Public finance was also in disarray. For many years, the government had fixed the income budget at less than half the expenditure budget. To handle the deficit, it had to borrow money from the Bank of Thailand or from abroad. There were no such things as the bond market or treasury bonds. Annual statements of account from the government were overdue for many years. Summarizes were uncertain, at best guesswork about unforeseeable results. Sometimes an urgent call had to be made to the Bank of Thailand civil servants requesting a loan to be able to pay salaries.

Solutions to improve the system for better economic function, banking and public finance were the result of concerted collaboration among my friends and myself starting in 1952. It took many years. A few, not all, were Khun Boonma Wongsawan, Khun Sommai Huntrakool, Khun Pisuth Nimmanheminda, Khunying Supabh Yossundara, and Khun Krongtong Jutima. Most were the new young generation of bureaucrats at the Bank of Thailand and Ministry of Finance.”

Many respected elders said that the vital mechanism in solving and revamping entangled problems was Dr.
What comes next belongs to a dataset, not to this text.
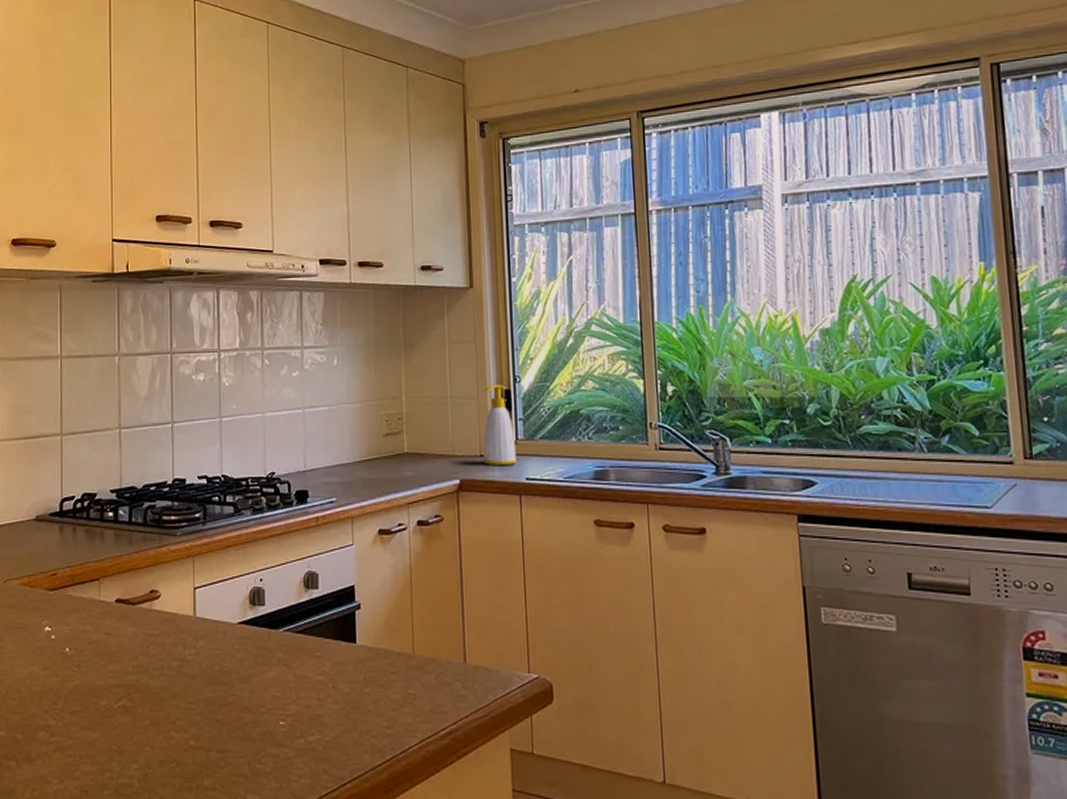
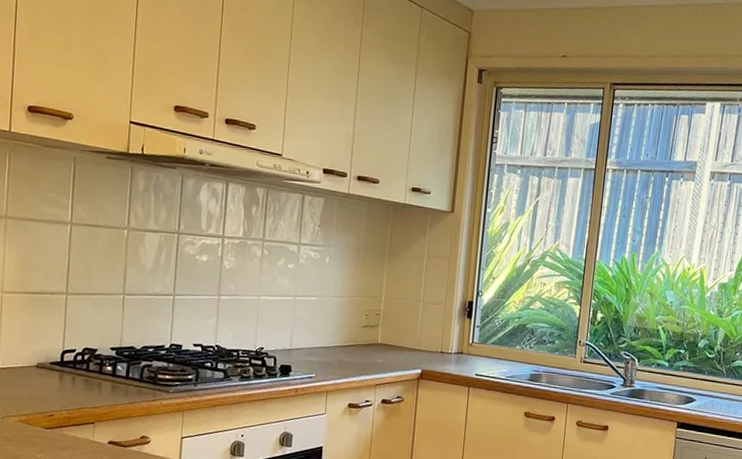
soap bottle: present [483,384,517,465] -> none [442,295,471,362]

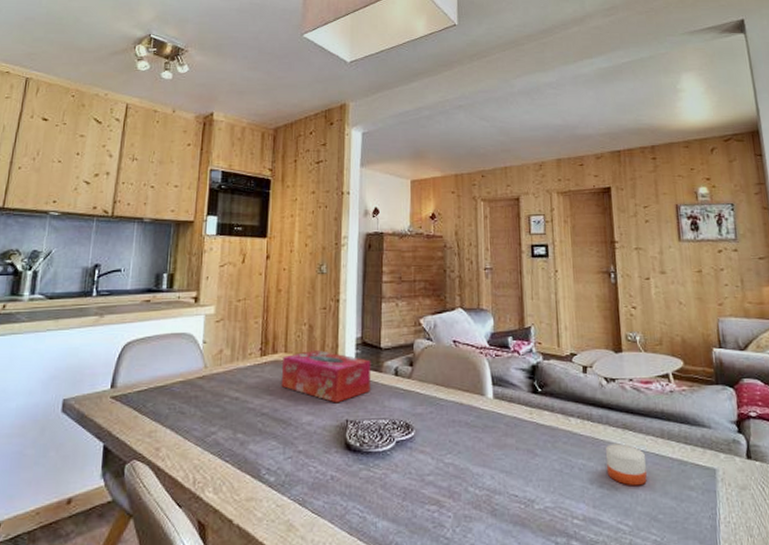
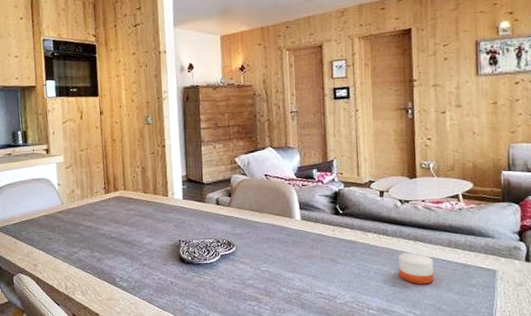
tissue box: present [281,350,371,403] -> none [123,187,197,228]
Puey. Exchange rates were finally integrated successfully into one single one. This resulted in smooth and efficient progress in international trade and other forms of economic stability.


After just over seven months as deputy governor of the Bank of Thailand, Dr. Puey was in the eye of a political storm. Field Marshal Sarit Thanarat planned to buy the Union Bank of Bangkok Limited from Mr. Sahat Mahakhun. However, this bank was required to pay a penalty of several million baht to the Bank of Thailand due to breach of regulations. The field marshal and other influential persons wanted the Bank of Thailand to wave the penalty but Dr. Puey would not accept a ‘’bend with the wind” policy. In late 1953, he was removed as deputy governor of the Bank of Thailand, the shortest tenure in that office in the bank history.


Police General Pao Sriyananda, national police chief and Minister of the Interior, tried to force the Ministry of Finance and Bank of Thailand to employ acompany in which he had financial interest as printer of Thai banknotes. The Minister of Finance sought the opinion of Dr. Puey, senting him to observe the operations of the Thomas De La Rue Company in the U.S. Upon his arrival, he met with Alan Dulles, the Director of the C.I.A. and brother of John Foster Dulles, Secretary of State in the Eisenhower administration. Alan Dulles tried to persuade him to comply with the proposal of General Pao. However, Dr. Puey was considered General Pao’s company and in a  memorandum to the Minister of Finance, recommended continuing print of Thai banknotes by Thomas de la Rue Company.

To blocking influential political persons affected his job security as well as safety. Dr. Puey contacted Professor Frederic Benham, his professor at LSE, to do research work at Chatham House in London. Instead, the Minister of Finance appointed him economic and treasury counselor at the Royal Thai Embassy in London, a newly created position.

From 1956 to 1958, Thailand joined the International Tin Council (I.T.C.), he was appointed representative of Thailand. He was elected deputy chairman of I.T.C. for 1958-1959. Dr. Puey successfuly negotiated with I.T.C. to increase the Thai quota of tin export from 7.35% to 8.88%.

He was the Economic and Public Finance Counselor at the Royal Thai Embassy until 1959. After Field Marshal Sarit Thanarat became prime minister, Dr. Puey returned to public service in further responsibilities.